Institute of Commercial Diplomacy and Arbitration
The Director of the Institute
The Director of the Institute of Commercial Diplomacy and Arbitration “Nicolae Titulescu” is
General de flotila(r) prof. univ. dr. Gavrila Jan
(extract from the Charter of the Institute)
(1) The executive and operational management of IDC is provided by the IDC Director, based upon agreements concluded, by law, with the IDC Board of Directors.
(2) The Director shall be the IDC legal representative in relation to third-parties, with other institutes from the country and abroad, with the central and local administration, with internal and international institutions or bodies.
(3) The Director is the authorising officer of the IDC.
(4) As IDC executive leader, the Director shall issue decisions, resolutions and give order on the matters found under its competence.
(5) The Director has the following duties:
a) to perform the operational leadership and management of the Institute, based on the management agreement;
b) to negotiate and sign the institutional agreement with the Levantine Commission - Balkanik Handel Haus (Balkan Trade House);
b) to enter into the management agreement with the Levantine Commission - Balkanik Handel Haus (Balkan Trade House);
d) to propose for approval to the IDC Board of Directors the structure and the rules of operation of the Institute;
e) to propose for approval to the IDC Board of Directors the budget draft and reports on budgetary implementation;
f) to submit to the IDC Board of Directors, for approval, during the month of April of each year, a report on budgetary implementation, a budget draft, as well as the report on the IDC status.
g) to manage the Board of Directors;
h) to perform other duties determined by the IDC Board of Directors, in accordance with the management agreement, the IDC Charter and the legislation in force.
(6) The Director shall be held liable for the integrity and defence of the IDC multicultural structure.
(7) The Director proposes for approval to the IDC Board of Directors decision drafts on the IDC structure, operation and strategy, to achieve the mission and positions undertaken hereof.
(8) To exercise his/her duties, the Director shall be held liable by the Institute community and IDC Board of Directors.
(9) The Director shall submit reports for validation to the IDC Board of Directors. The annual report of the Director is a component of public accountability.
(10) In exercising its powers, the IDC Board of Directors may also request other reports from the Director. The Reports drafted by the Director are public documents.
(11) The Director shall appoint and release from office, under the law, any teaching and research staff, teaching assistants, as well as the technical and administrative staff, with the approval of the IDC Board of Directors.
(12) The Director shall order the registration and expelling of students, under the law and under IDC internal regulations.
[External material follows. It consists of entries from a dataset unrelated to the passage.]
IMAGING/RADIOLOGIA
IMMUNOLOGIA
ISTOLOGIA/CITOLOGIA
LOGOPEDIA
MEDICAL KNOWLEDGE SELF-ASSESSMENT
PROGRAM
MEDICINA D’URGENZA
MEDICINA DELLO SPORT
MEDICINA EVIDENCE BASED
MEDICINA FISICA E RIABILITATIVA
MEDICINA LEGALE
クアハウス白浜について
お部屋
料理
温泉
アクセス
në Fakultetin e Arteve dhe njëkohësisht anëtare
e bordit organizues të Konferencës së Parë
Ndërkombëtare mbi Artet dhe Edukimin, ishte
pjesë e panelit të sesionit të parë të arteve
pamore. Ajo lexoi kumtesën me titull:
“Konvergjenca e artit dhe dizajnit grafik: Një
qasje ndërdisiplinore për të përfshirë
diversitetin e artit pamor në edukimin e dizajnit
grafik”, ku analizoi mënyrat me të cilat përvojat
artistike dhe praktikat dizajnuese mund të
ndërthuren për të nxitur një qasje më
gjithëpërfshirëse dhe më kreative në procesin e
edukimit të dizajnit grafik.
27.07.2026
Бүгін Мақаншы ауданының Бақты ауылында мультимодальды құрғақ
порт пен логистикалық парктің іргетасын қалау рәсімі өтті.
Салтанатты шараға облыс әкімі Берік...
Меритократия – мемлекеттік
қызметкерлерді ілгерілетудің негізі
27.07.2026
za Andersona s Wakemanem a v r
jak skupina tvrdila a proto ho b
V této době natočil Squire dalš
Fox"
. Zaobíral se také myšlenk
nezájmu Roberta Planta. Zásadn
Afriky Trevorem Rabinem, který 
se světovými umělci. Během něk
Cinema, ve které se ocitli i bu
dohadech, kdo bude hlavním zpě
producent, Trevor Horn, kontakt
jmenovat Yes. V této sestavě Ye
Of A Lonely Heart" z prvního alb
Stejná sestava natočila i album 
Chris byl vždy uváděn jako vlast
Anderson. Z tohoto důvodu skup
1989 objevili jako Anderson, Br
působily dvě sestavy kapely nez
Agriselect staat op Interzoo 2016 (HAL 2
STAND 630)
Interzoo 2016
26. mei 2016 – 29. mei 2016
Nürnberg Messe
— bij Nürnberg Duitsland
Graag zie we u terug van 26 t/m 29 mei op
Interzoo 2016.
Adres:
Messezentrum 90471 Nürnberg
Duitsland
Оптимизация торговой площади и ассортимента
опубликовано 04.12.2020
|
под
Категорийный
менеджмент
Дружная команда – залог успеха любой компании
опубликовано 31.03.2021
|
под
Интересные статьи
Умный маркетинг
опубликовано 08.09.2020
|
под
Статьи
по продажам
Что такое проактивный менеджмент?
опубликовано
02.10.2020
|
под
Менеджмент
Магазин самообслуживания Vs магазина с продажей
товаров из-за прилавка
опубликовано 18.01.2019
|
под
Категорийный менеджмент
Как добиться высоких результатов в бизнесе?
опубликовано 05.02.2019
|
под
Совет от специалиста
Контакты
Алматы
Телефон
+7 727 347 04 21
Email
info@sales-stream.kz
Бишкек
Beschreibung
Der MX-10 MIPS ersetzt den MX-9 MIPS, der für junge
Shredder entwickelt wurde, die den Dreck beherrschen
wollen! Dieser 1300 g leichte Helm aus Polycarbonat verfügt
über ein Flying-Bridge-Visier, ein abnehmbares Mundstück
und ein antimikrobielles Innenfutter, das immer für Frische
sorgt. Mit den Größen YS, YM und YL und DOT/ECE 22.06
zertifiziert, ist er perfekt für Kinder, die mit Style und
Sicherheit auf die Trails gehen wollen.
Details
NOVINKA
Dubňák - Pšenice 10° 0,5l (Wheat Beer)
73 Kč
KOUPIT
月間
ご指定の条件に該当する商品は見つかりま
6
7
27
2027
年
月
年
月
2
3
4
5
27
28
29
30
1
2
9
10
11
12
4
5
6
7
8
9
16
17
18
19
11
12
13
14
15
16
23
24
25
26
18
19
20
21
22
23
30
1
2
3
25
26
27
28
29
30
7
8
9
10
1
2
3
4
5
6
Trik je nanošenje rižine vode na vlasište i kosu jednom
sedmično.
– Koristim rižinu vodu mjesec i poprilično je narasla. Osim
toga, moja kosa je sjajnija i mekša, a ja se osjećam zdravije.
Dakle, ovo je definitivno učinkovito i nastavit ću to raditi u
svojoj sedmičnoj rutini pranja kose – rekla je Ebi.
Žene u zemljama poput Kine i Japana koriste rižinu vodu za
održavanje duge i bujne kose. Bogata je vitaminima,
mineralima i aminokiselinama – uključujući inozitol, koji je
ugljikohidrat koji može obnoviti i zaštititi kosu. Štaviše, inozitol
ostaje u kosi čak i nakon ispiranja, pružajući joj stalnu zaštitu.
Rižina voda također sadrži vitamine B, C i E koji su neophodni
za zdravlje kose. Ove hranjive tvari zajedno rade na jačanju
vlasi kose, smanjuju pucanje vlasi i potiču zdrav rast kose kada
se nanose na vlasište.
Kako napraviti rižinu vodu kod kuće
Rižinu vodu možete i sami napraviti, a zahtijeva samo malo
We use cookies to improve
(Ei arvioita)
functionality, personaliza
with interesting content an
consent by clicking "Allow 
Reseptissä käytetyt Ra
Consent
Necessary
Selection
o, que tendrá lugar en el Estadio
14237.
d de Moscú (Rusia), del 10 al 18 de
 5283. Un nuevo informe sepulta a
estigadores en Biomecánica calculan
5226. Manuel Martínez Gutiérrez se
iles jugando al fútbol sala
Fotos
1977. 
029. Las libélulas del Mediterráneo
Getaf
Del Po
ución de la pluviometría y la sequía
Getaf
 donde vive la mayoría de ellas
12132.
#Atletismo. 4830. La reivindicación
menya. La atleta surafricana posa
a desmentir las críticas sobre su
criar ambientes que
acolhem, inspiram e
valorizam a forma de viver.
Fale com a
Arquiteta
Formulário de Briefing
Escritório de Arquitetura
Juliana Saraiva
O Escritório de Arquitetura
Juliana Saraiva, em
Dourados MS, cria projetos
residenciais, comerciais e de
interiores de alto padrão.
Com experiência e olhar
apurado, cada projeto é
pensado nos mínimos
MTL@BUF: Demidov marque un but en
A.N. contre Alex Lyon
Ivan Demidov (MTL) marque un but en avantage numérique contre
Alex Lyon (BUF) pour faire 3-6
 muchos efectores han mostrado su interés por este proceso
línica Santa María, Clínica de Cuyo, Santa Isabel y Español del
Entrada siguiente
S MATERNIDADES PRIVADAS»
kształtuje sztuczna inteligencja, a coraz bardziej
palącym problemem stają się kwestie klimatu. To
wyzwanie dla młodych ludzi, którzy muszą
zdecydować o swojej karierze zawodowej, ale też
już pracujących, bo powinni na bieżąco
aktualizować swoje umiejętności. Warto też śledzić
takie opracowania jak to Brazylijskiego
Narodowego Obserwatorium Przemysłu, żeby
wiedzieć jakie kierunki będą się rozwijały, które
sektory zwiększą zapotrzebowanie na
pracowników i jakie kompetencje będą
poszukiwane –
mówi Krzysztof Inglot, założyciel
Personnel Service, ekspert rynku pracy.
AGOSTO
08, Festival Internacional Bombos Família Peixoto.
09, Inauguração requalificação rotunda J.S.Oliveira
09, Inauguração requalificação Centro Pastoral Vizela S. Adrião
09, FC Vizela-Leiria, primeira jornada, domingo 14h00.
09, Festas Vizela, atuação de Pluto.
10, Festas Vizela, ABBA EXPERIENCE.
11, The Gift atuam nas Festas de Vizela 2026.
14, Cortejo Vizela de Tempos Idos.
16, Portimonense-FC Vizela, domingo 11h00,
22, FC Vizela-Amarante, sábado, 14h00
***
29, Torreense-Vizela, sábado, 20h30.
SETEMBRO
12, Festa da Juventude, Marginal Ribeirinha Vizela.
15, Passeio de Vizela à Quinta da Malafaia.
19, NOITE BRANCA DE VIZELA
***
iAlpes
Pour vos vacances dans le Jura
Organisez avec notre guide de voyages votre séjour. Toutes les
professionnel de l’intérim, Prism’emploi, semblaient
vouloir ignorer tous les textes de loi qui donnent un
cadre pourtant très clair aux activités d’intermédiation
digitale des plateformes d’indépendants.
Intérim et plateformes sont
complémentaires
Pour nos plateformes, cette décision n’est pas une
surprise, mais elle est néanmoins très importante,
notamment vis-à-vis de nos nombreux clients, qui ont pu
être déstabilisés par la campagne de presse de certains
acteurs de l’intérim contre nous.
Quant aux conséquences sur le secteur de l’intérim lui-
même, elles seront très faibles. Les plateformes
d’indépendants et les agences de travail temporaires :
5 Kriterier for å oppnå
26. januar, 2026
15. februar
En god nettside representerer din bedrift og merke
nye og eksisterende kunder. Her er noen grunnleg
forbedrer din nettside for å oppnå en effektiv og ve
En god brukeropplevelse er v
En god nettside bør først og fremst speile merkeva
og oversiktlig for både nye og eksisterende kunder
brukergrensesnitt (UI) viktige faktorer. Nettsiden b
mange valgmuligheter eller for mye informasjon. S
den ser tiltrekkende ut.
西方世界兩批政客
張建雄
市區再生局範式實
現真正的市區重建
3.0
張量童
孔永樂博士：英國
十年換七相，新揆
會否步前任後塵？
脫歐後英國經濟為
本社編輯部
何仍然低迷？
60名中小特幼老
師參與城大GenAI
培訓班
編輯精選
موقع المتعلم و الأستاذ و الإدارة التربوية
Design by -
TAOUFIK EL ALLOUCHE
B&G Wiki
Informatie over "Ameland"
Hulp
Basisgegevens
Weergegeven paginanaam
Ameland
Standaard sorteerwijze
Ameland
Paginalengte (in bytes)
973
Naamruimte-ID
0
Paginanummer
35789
The complaints filed by candidates upon admission and by graduate students, during the graduation exams, shall be resolved by the Director or the General Chancellor, who makes the decision based upon the report prepared by the teachers involved.
(13) The Director shall coordinate the activity of applying the decisions of the IDC Board of Directors.
(14) The Director shall chair the institutional meetings attended, at any IDC level, except for the meetings considered protocol, which fall under the prerogative of the President.
(15) The privilege of representing the IDC by signature may be delegated to vice-chancellors. In case of absence for a period exceeding one month, the Chancellor shall appoint a substitute, in the person of a vice-chancellor.
(1) The appointment of the Director is made, under the law, by the President of the Levantine Commission - Balkanik Handel Haus (Balkan Trade House) . The provision herein is also valid for the General Chancellor and for administrative positions.
(2) The candidates to the position of director shall submit a management Programme, a curriculum vitae and the list of works, one month prior to the day of election. The aforementioned will be published on the IDC website and notice board.
(3) The Director may be suspended, for the reasons stipulated in the management agreement, IDC Board of Directors, upon the written recommendation of at least 1/3 of its members, by secret vote, and to the IDC Board of Directors. Within one month of suspension, a referendum is held at the Institute, for the dismissal of the Director. This can be done by simple majority of valid votes, without the quorum requirement.
(4) The same person may hold the position of IDC Director for maximum two terms. The interim exercise of the Chancellor position shall not be considered in counting mandates. One mandate is valid for 5 years.